-- Given information follows --

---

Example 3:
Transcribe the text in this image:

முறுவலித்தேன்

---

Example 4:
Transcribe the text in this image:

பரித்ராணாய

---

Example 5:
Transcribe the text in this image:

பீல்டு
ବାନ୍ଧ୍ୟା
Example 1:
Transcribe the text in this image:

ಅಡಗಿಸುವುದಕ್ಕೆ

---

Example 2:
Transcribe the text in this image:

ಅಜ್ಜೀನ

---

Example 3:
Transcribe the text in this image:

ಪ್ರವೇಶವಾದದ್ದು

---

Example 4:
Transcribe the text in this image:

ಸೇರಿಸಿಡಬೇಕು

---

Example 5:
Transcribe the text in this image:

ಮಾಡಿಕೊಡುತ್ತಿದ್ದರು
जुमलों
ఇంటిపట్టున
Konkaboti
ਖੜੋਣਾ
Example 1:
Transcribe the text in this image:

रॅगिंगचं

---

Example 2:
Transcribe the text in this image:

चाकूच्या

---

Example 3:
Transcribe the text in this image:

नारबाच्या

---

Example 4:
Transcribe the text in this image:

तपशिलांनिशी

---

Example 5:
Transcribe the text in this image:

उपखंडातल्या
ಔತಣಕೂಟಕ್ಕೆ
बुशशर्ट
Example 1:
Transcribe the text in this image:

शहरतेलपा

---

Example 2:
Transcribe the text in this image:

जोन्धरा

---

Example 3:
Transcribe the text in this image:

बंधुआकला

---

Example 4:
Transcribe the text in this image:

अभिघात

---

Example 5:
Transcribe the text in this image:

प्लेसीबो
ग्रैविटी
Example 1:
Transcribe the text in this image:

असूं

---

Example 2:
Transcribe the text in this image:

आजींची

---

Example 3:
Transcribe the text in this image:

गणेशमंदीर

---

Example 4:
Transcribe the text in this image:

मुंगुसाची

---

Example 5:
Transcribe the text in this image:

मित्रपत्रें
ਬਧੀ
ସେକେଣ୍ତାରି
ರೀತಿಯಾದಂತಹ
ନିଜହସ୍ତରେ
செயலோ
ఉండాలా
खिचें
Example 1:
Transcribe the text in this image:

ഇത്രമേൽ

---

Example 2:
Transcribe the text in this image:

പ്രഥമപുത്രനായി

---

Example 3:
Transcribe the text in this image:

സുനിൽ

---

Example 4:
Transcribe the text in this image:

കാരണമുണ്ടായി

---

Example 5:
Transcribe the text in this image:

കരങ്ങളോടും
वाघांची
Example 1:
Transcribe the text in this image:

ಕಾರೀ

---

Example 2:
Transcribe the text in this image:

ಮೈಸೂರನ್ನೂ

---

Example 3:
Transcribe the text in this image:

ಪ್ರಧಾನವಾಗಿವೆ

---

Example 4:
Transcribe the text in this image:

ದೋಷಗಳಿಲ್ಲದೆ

-- Given information concluded --

Until the last line is reached, keep transcribing the data exactly.

---

Example 3:
Transcribe the text in this image:

முறுவலித்தேன்

---

Example 4:
Transcribe the text in this image:

பரித்ராணாய

---

Example 5:
Transcribe the text in this image:

பீல்டு
ବାନ୍ଧ୍ୟା
Example 1:
Transcribe the text in this image:

ಅಡಗಿಸುವುದಕ್ಕೆ

---

Example 2:
Transcribe the text in this image:

ಅಜ್ಜೀನ

---

Example 3:
Transcribe the text in this image:

ಪ್ರವೇಶವಾದದ್ದು

---

Example 4:
Transcribe the text in this image:

ಸೇರಿಸಿಡಬೇಕು

---

Example 5:
Transcribe the text in this image:

ಮಾಡಿಕೊಡುತ್ತಿದ್ದರು
जुमलों
ఇంటిపట్టున
Konkaboti
ਖੜੋਣਾ
Example 1:
Transcribe the text in this image:

रॅगिंगचं

---

Example 2:
Transcribe the text in this image:

चाकूच्या

---

Example 3:
Transcribe the text in this image:

नारबाच्या

---

Example 4:
Transcribe the text in this image:

तपशिलांनिशी

---

Example 5:
Transcribe the text in this image:

उपखंडातल्या
ಔತಣಕೂಟಕ್ಕೆ
बुशशर्ट
Example 1:
Transcribe the text in this image:

शहरतेलपा

---

Example 2:
Transcribe the text in this image:

जोन्धरा

---

Example 3:
Transcribe the text in this image:

बंधुआकला

---

Example 4:
Transcribe the text in this image:

अभिघात

---

Example 5:
Transcribe the text in this image:

प्लेसीबो
ग्रैविटी
Example 1:
Transcribe the text in this image:

असूं

---

Example 2:
Transcribe the text in this image:

आजींची

---

Example 3:
Transcribe the text in this image:

गणेशमंदीर

---

Example 4:
Transcribe the text in this image:

मुंगुसाची

---

Example 5:
Transcribe the text in this image:

मित्रपत्रें
ਬਧੀ
ସେକେଣ୍ତାରି
ರೀತಿಯಾದಂತಹ
ନିଜହସ୍ତରେ
செயலோ
ఉండాలా
खिचें
Example 1:
Transcribe the text in this image:

ഇത്രമേൽ

---

Example 2:
Transcribe the text in this image:

പ്രഥമപുത്രനായി

---

Example 3:
Transcribe the text in this image:

സുനിൽ

---

Example 4:
Transcribe the text in this image:

കാരണമുണ്ടായി

---

Example 5:
Transcribe the text in this image:

കരങ്ങളോടും
वाघांची
Example 1:
Transcribe the text in this image:

ಕಾರೀ

---

Example 2:
Transcribe the text in this image:

ಮೈಸೂರನ್ನೂ

---

Example 3:
Transcribe the text in this image:

ಪ್ರಧಾನವಾಗಿವೆ

---

Example 4:
Transcribe the text in this image:

ದೋಷಗಳಿಲ್ಲದೆ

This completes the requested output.